Frau Dolfen, die AOK Nordost will den elektronischen Medikationscheck gemeinsam mit der BARMER nun auch in bundesweit 14 Krankenhäusern erproben. Das Innovationsfondsprojekt trägt den Namen TOP. Was ist das Ziel dieses Projekts?

Das Projekt TOP zielt auf die Transsektorale Optimierung der Patientensicherheit im Rahmen der stationären und ambulanten Arzneimitteltherapie ab. Mit TOP wollen wir dazu beitragen, die von Herrn Prof. Grandt geschilderten Probleme häufig unvollständiger Informationen über die Medikation von Krankenhaus-Patienten zu beheben. Das erhöht die Sicherheit für die Patienten und verbessert die Behandlungsqualität. Konkret erhalten die behandelnden Ärzte, die einen Patienten aufnehmen, einen Gesamtüberblick über die Behandlungs- und Arzneimitteldaten des Patienten. Spätestens bei der Entlassung führen sie zudem, begleitet durch die Krankenhausapotheker, das softwarebasierte Medikationsmanagement durch.

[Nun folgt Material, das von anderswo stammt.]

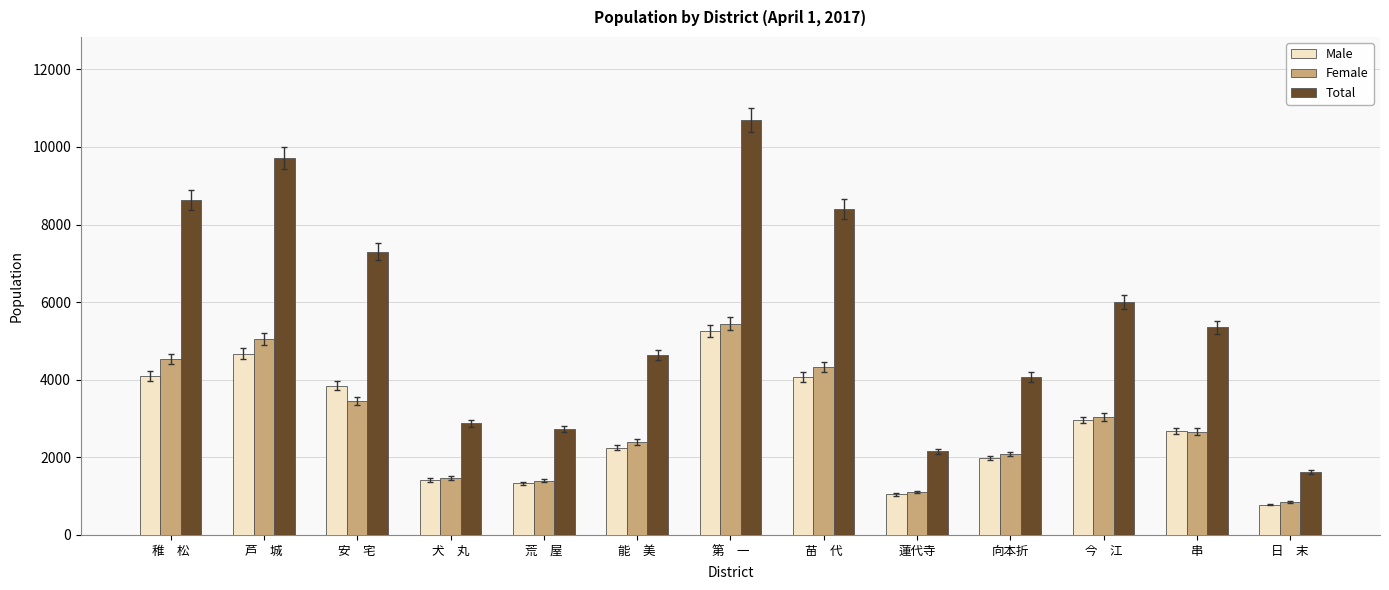

How many series are shown in this chart?

3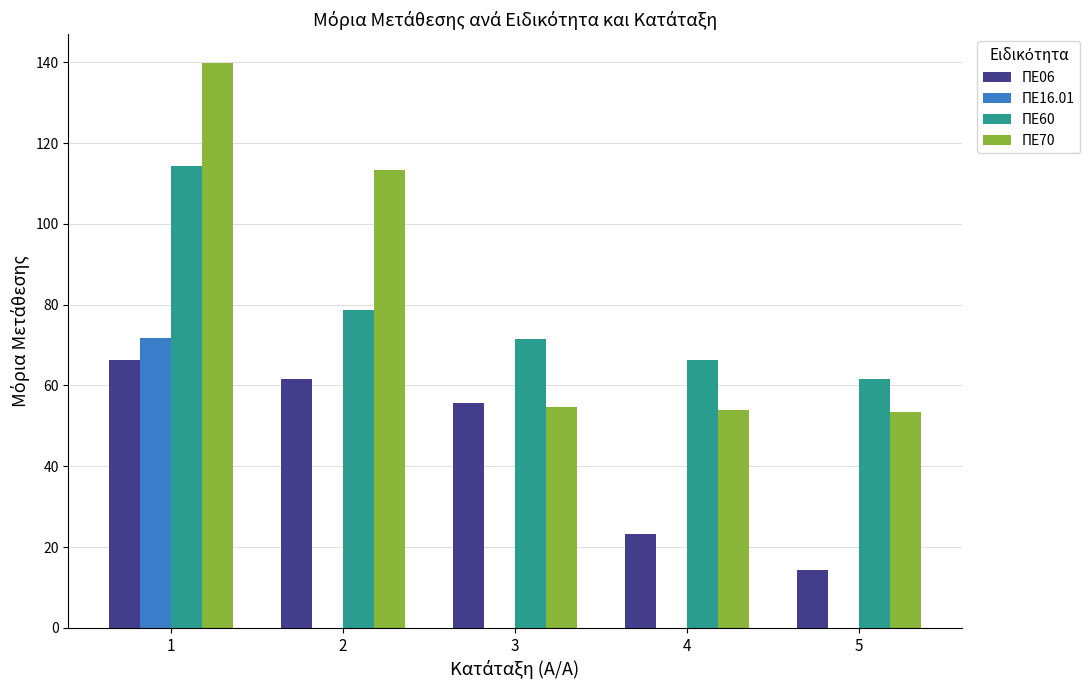

What is the sum of the ΠΕ06 values at 3 and 4?

79.0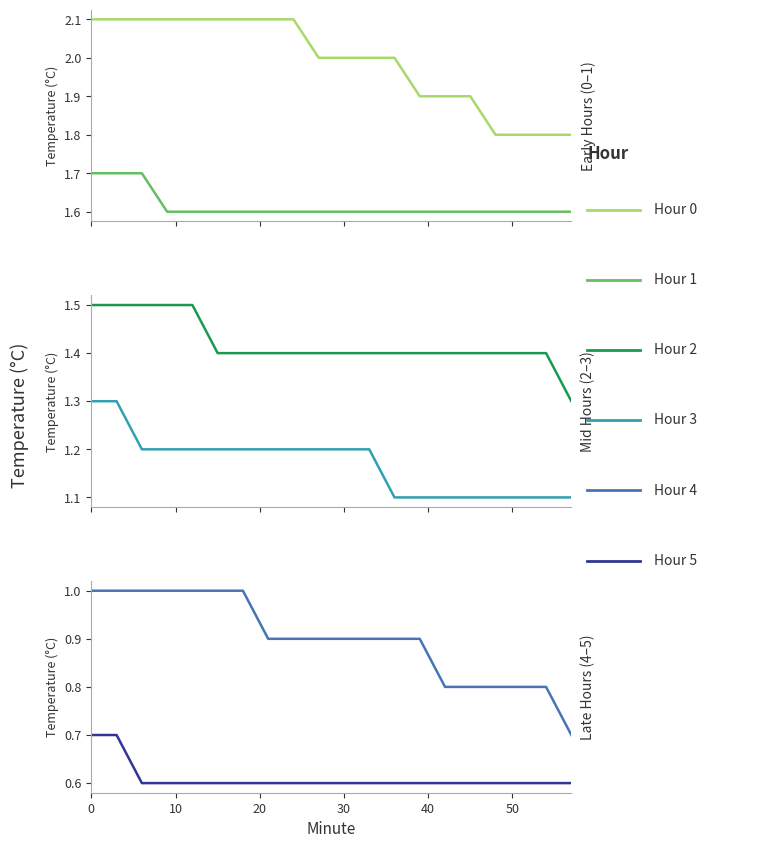

Is this an area chart (filled region under the line)?

No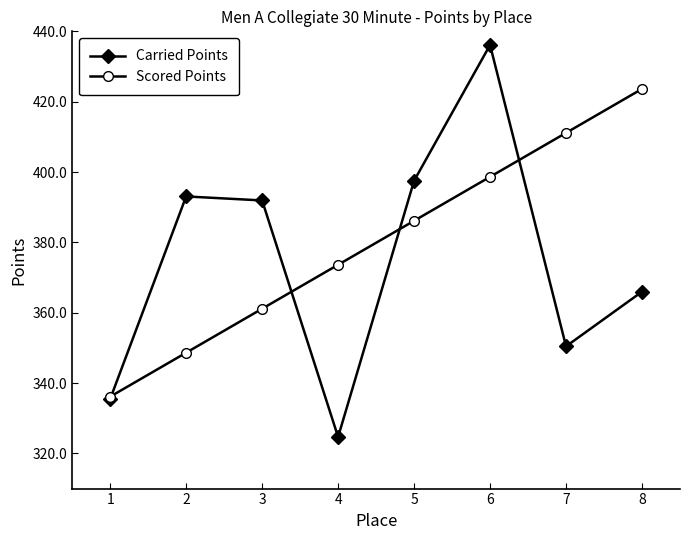

Which series has the largest range (max minus min)?

Carried Points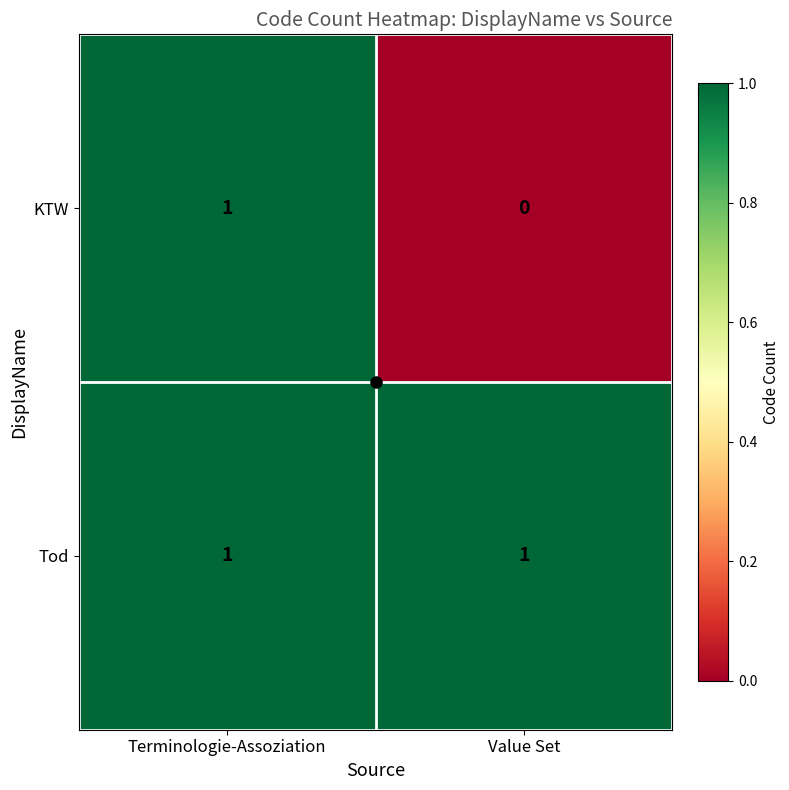

Rank the series by their average value, from highest to lowest.

Tod, KTW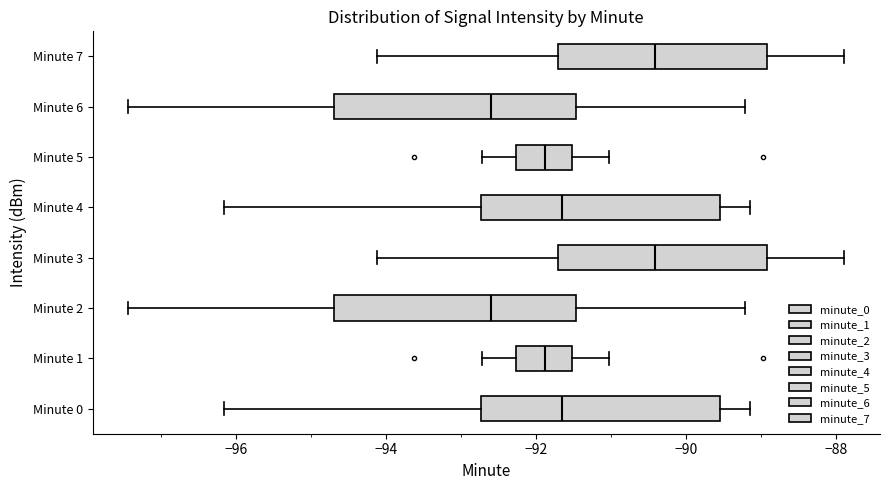

Where does the left whisker of the box for Minute 1 end on the x-axis? The values are not printed on the chart, so give them approximately, as read against the axis.

-92.8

Herr Prof Dr. Grandt, wie viele Todesfälle und unnötige Krankenhauseinweisungen könnten in Deutschland denn pro Jahr verhindert werden, wenn Ärztinnen und Ärzte flächendeckend einen elektronischen Überblick über die Medikation ihrer Patienten hätten?

Nur wenn der Arzt alle verordneten Arzneimittel kennt, kann er prüfen, ob seine Verordnung dazu passt. Zwei bis vier von 100 Krankenhausaufnahmen gehen auf Medikationsfehler zurück.  Durch Medikationsfehler sterben mehr Menschen als im Straßenverkehr. Elektronische Unterstützung kann den Überblick über die Therapie vermitteln und auch Hinweise auf problematische Arzneimittelkombinationen geben. Bei 1.860 ambulant verordneten Wirkstoffen in mehr als 454.000 verschiedenen Zweierkombinationen kann kein Arzt dies aus ohne Hilfsmittel beurteilen.